- **WHAT YOU SHOULD DO**
Reproduce all of the data below, swapping every occurrence of "pose line" for "extrinsics line" and leaving everything else unchanged.

- **DATASET CONTENT**

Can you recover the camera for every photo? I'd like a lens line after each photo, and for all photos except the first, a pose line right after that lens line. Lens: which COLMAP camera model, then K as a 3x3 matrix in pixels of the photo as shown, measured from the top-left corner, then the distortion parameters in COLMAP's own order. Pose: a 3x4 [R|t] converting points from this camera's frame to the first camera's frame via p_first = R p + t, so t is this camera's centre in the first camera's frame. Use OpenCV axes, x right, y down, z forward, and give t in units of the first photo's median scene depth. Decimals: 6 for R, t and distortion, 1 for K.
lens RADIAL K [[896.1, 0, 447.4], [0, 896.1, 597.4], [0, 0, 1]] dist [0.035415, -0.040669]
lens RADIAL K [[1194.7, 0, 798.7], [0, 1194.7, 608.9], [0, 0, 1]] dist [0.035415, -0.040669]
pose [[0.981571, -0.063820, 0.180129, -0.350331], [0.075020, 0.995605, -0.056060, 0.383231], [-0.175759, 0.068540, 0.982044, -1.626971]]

- **ANSWER AREA**
Can you recover the camera for every photo? I'd like a lens line after each photo, and for all photos except the first, a extrinsics line right after that lens line. Lens: which COLMAP camera model, then K as a 3x3 matrix in pixels of the photo as shown, measured from the top-left corner, then the distortion parameters in COLMAP's own order. Pose: a 3x4 [R|t] converting points from this camera's frame to the first camera's frame via p_first = R p + t, so t is this camera's centre in the first camera's frame. Use OpenCV axes, x right, y down, z forward, and give t in units of the first photo's median scene depth. Decimals: 6 for R, t and distortion, 1 for K.
lens RADIAL K [[896.1, 0, 447.4], [0, 896.1, 597.4], [0, 0, 1]] dist [0.035415, -0.040669]
lens RADIAL K [[1194.7, 0, 798.7], [0, 1194.7, 608.9], [0, 0, 1]] dist [0.035415, -0.040669]
pose [[0.981571, -0.063820, 0.180129, -0.350331], [0.075020, 0.995605, -0.056060, 0.383231], [-0.175759, 0.068540, 0.982044, -1.626971]]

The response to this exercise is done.